| Actions to take |
1) From the interpreter text, list every class, interface, exception, or abstract type that is referred to by name.
2) In the interpreter text, retype the passage from "The visitor design" up to and including "enclosing StackFrame class.".

| Provided text |
┏━━

The return instruction takes the value at the top of the operand stack and returns it to the invoking method. As the interpret method does not implement the return instruction directly, the implementing method cannot simply return the required value. Therefore, as before, I had the method that implemented the return method throw an exception, ReturnException, containing the value to be returned. The interpret method then catches this exception and returns the enclosed value.

Finally, Carmel exceptions are implemented in much the same way by an exception called CarmelException. CarmelException is caught internally within the interpret method, which then searches the method’s exception handlers for a suitable handler. If no handler is found, the exception is rethrown to the invoking method’s interpret method, which then performs a search on its own exception handlers, etc., until the exception is either handled or caught by the virtual machine itself.

Pseudo-code of the interpret method is shown in Figure 11. At the time of its invocation, the method’s parameters have already been passed to the StackFrame class’ constructor, which puts them in the local variable array.

Figure 11 Method interpretation pseudo-code

4.4 Interpreting Instructions

In the abstract syntax tree, each method references its first instruction, and each instruction references their next instruction, along with each other instruction that may be executed after it (for example, goto instructions reference their target). As these references may be any type of instruction, their declared type is the abstract type Instruction. This means that in order to interpret an instruction, its runtime type is needed.

The visitor design pattern, as discussed in section 3.1.5, provides an efficient and clean way to implement the interpretation of instructions based on their runtime type. I therefore created an inner class called InterpreterVisitor which implemented the InstructionVisitor interface. The InstructionVistor interface declares a method for each instruction type, and the InterpreterVisitor implements them with the code to interpret each instruction.

As interface methods must always be public, the advantage of using an inner class is that it these public methods, which should never be called directly, are not accessible outside of the StackFrame class. At the same time, the inner class has unrestricted access to the enclosing StackFrame class.

In implementing the instruction set, I constantly referenced their operational semantics, as defined in [SH01]. The effect of the code that I wrote for each instruction on the state of the virtual machine had to be exactly the same effect defined for the instruction’s semantic rule or rules. As I had based the design of the runtime structures on their definition in this document, I found that the code was simple to implement.

┗━━

| Collected material |
┏━━

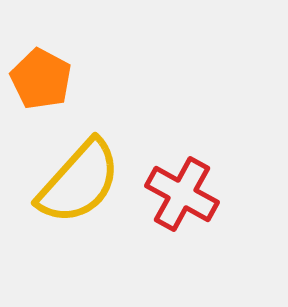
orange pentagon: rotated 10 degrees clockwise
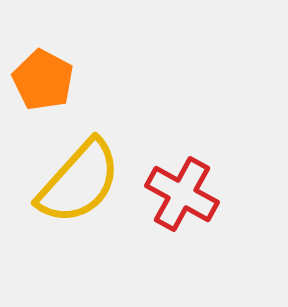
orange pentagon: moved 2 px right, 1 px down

┗━━

| Set of answers |
1) ReturnException, CarmelException, StackFrame, Instruction, InterpreterVisitor, InstructionVisitor

2)
The visitor design pattern, as discussed in section 3.1.5, provides an efficient and clean way to implement the interpretation of instructions based on their runtime type. I therefore created an inner class called InterpreterVisitor which implemented the InstructionVisitor interface. The InstructionVistor interface declares a method for each instruction type, and the InterpreterVisitor implements them with the code to interpret each instruction.

As interface methods must always be public, the advantage of using an inner class is that it these public methods, which should never be called directly, are not accessible outside of the StackFrame class. At the same time, the inner class has unrestricted access to the enclosing StackFrame class.